— Begin Supplied passage —
Navigator CO2 Ventures wanted to reduce its obligations to sample and restore topsoil for the construction of its proposed carbon dioxide pipeline, according to Iowa Utilities Board filings.

But the company told Iowa Capital Dispatch on Wednesday that it is rescinding that request due to “constructive feedback from landowners.”

Navigator filed its petition for a permit with the IUB last week to build a pipeline that bisects the state from northwest to southeast and spans about 811 miles. The company included a request to waive certain requirements in an effort to limit the number of topsoil depth samples it must collect in farm fields before construction and to reduce the amount of tilling of topsoil when it is replaced after construction.

The company proposed an alternative set of rules that it said would achieve the same goals but would cost less.

“Our goal was to use best practices and, in fact, exceed the objectives of state requirements,” the company said in a written statement. “However, due to feedback received on the waiver, we will be withdrawing said request later this afternoon.”

Navigator had asked to reduce the minimum number of soil samples taken roughly every 500 feet along the route. At each of those points, the current rules require samples at each edge of the easement width and one roughly in the middle. The company instead wanted to take two samples. It also sought to treat multiple, contiguous parcels owned by the same person as one parcel, because IUB rules require a minimum of two sample points per parcel. The company said parcels vary in shape and that smaller parcels might be oversampled compared with larger ones.

Navigator said the soil sampling required by the IUB is “twice the effort, time and resources” than what the company had proposed.

Those samples help determine how much topsoil is removed and set away from construction activity to prevent it from mixing with subsoil, which damages the productivity of cropland. After construction, the topsoil is put back.

An Iowa State University study published last year found that damage to cropland from the construction of the Dakota Access Pipeline — a crude oil pipeline that was completed in 2017 — resulted in yield losses of 15% for corn and 25% for soybeans in the first two years after construction.

Researchers cited the mixing of topsoil and subsoil and the soil compaction from heavy machinery as being the main causes of those yield losses, and that the cropland they studied was recovering very slowly.

A Buena Vista County landowner whose two farms were affected by Dakota’s construction, Kristin Frish, complained to the IUB in February 2017 that workers had operated when the ground was too wet and bemoaned the “lack of care that (Dakota Access) demonstrated in handling our soil.”

The IUB amended its land restoration rules last year to give county inspectors sole authority in deciding whether construction should be halted because of wet conditions — which can increase the risk of mixing topsoil and subsoil — among other rule changes.

Navigator also wanted to reduce the required minimum tilling of replaced topsoil from three passes to one, according to its waiver request. It further sought shallower tilling depths in areas that have utility or drainage lines.

The company said the current tilling regulations can be “unnecessary, time-consuming, expensive and burdensome to the land and landowner,” according to its waiver request.

“Our goal was not to circumvent the ag restoration and mitigation requirements,” Navigator said in the written statement.

Wally Taylor, an attorney for Sierra Club’s Iowa Chapter, said the waiver request shows that Navigator has “no commitment” to protecting Iowa farmland.

“They want to do things cheaply and quickly, and they don’t care about the consequences,” he said.

Navigator’s request met swift resistance from landowners and others, according to IUB filings. That included state Rep. Pat Grassley, a New Hartford Republican who is the speaker of the Iowa House and is up for election next week.

“This company’s request for a waiver to these rules, to my knowledge, is not common, and it clearly displays their concern with protecting their bottom line over their duty to fairly work with landowners,” Grassley wrote in a letter of objection.

Navigator is one of three companies that have proposed pipelines to transport captured carbon dioxide from ethanol plants in Iowa. Summit Carbon Solutions was the first to file for a permit in January 2022, and it hopes to have it approved in June 2023. However, Summit and Navigator are tangling in court with landowners who have refused to allow surveys of their land to determine the pipelines’ paths, and one of Summit’s surveyors faces a trespassing trial in December.
— End Supplied passage —
• [Problem to solve]
Reproduce everything in the carbon dioxide pipeline article from "Wally Taylor, an" down to "election next week.", substituting "strong resistance" for "swift resistance".
— Begin Data lines —
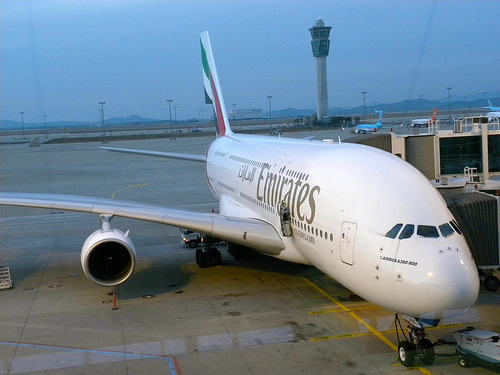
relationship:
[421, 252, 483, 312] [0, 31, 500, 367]
nose of airplane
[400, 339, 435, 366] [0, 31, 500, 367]
wheels in front of airplane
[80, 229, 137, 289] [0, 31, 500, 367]
engine` on airplane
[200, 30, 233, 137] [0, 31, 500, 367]
tail of airplane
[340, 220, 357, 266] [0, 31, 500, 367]
door on airplane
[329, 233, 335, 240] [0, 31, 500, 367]
window on airplane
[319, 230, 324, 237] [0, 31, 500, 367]
window on airplane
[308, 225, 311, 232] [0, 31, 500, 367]
window on airplane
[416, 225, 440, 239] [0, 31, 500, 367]
window in front of airplane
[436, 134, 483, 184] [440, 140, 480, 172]
cart for luggage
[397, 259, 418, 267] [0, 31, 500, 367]
numbers on front of airplane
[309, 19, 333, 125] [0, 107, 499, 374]
tower of airport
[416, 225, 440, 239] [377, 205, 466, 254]
window of cockpit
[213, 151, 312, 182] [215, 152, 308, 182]
row of windows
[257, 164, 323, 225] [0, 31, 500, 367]
name on airplane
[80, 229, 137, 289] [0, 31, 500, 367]
engine of airplane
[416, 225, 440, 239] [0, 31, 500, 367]
window on airplane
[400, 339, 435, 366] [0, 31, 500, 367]
wheels of airplane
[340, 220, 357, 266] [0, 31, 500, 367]
door to airplane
— End Data lines —
• [Output for this task]
Wally Taylor, an attorney for Sierra Club’s Iowa Chapter, said the waiver request shows that Navigator has “no commitment” to protecting Iowa farmland.

“They want to do things cheaply and quickly, and they don’t care about the consequences,” he said.

Navigator’s request met strong resistance from landowners and others, according to IUB filings. That included state Rep. Pat Grassley, a New Hartford Republican who is the speaker of the Iowa House and is up for election next week.